Work item:
Can you rewrite the part that opens at the start of the items and closes with the line containing "ета другому абоненту Билайн", both ends included, with "Instagram" replaced by "Facebook" and everything else left unchanged?

-----

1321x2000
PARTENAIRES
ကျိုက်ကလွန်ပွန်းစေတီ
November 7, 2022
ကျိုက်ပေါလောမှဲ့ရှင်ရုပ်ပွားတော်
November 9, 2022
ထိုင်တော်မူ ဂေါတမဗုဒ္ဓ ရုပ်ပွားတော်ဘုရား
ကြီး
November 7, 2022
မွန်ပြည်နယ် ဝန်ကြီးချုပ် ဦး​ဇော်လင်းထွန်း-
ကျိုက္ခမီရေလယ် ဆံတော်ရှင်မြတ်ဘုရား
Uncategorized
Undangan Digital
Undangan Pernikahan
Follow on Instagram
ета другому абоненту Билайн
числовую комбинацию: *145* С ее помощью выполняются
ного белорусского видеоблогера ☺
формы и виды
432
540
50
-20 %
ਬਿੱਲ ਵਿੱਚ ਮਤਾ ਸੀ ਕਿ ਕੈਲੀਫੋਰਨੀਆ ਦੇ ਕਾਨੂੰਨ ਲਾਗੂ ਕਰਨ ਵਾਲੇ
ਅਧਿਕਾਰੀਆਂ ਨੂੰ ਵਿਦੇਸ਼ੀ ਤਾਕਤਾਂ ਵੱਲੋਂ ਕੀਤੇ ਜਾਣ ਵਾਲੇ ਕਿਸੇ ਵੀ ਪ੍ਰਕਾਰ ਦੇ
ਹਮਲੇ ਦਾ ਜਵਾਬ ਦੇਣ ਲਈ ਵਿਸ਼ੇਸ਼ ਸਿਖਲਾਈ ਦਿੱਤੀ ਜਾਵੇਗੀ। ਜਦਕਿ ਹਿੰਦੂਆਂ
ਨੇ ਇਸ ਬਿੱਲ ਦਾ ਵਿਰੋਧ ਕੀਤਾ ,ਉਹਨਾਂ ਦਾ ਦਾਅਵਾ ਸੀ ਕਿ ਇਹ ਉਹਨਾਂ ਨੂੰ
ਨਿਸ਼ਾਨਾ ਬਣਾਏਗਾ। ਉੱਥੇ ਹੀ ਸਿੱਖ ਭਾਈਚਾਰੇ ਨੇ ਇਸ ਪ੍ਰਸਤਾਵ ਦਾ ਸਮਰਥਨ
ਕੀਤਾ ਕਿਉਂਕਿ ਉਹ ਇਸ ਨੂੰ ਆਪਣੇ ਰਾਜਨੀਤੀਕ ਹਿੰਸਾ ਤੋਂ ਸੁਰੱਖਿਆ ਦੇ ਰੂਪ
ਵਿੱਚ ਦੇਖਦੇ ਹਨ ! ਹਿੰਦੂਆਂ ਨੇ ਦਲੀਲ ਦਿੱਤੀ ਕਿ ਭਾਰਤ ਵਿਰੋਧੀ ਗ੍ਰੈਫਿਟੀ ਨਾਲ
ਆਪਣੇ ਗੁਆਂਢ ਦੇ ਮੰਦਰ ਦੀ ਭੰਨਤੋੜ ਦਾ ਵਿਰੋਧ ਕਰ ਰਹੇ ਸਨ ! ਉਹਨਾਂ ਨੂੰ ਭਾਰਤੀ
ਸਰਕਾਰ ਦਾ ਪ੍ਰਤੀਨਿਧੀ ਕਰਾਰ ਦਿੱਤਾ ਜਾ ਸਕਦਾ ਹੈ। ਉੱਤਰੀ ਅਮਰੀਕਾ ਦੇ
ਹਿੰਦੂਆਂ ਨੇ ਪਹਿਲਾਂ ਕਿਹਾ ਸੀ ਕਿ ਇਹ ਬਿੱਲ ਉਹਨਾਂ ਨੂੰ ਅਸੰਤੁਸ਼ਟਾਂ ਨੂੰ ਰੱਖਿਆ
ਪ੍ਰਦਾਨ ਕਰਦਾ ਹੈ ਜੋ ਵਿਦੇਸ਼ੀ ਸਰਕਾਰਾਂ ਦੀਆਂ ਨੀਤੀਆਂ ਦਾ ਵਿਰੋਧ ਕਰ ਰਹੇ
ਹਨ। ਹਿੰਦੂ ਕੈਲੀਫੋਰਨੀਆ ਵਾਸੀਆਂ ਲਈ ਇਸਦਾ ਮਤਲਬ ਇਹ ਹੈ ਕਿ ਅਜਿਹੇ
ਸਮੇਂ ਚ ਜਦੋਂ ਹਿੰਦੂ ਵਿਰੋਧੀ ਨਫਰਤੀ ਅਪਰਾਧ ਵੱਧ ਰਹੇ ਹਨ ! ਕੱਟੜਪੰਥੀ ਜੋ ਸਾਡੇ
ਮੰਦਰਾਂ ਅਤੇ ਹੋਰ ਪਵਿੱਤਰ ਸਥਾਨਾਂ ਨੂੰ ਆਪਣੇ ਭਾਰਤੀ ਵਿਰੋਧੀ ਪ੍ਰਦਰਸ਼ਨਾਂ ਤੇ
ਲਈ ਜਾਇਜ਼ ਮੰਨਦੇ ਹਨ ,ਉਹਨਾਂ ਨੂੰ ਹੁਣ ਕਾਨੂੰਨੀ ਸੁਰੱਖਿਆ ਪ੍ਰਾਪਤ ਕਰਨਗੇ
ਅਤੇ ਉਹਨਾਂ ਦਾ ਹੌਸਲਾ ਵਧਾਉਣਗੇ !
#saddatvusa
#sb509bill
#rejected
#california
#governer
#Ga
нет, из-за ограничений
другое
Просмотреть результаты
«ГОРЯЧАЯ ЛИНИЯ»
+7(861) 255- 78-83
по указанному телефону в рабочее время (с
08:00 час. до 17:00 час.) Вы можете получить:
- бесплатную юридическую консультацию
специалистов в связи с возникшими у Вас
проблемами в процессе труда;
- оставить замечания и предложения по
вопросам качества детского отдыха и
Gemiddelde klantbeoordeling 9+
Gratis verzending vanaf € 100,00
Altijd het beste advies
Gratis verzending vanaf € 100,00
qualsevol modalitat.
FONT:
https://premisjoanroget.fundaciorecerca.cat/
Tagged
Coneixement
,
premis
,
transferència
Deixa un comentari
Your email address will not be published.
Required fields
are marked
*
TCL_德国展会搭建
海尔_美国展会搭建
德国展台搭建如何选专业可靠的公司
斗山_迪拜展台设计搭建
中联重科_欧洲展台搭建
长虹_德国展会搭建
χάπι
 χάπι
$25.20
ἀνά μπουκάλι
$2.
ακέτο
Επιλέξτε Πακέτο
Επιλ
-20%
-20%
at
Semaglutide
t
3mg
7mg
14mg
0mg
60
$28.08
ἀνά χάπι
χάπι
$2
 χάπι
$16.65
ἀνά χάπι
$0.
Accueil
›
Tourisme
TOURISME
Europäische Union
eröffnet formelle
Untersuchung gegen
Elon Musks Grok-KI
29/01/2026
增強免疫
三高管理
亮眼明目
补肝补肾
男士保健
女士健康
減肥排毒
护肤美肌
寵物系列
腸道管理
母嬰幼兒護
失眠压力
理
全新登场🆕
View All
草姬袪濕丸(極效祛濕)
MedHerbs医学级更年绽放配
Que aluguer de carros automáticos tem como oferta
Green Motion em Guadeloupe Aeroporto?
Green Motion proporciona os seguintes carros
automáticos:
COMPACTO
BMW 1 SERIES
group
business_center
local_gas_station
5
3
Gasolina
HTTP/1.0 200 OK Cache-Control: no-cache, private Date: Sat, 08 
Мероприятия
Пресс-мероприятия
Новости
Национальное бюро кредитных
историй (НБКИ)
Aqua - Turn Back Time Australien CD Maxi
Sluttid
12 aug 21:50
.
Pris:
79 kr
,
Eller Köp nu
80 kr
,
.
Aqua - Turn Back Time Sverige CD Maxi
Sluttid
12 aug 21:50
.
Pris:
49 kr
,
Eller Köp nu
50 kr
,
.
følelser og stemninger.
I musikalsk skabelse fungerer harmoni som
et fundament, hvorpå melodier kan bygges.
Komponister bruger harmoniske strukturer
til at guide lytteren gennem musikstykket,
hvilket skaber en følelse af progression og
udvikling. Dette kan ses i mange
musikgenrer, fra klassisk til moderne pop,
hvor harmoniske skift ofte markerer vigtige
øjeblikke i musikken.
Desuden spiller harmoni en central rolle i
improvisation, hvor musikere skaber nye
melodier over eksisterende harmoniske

-----

Result of the exercise:
1321x2000
PARTENAIRES
ကျိုက်ကလွန်ပွန်းစေတီ
November 7, 2022
ကျိုက်ပေါလောမှဲ့ရှင်ရုပ်ပွားတော်
November 9, 2022
ထိုင်တော်မူ ဂေါတမဗုဒ္ဓ ရုပ်ပွားတော်ဘုရား
ကြီး
November 7, 2022
မွန်ပြည်နယ် ဝန်ကြီးချုပ် ဦး​ဇော်လင်းထွန်း-
ကျိုက္ခမီရေလယ် ဆံတော်ရှင်မြတ်ဘုရား
Uncategorized
Undangan Digital
Undangan Pernikahan
Follow on Facebook
ета другому абоненту Билайн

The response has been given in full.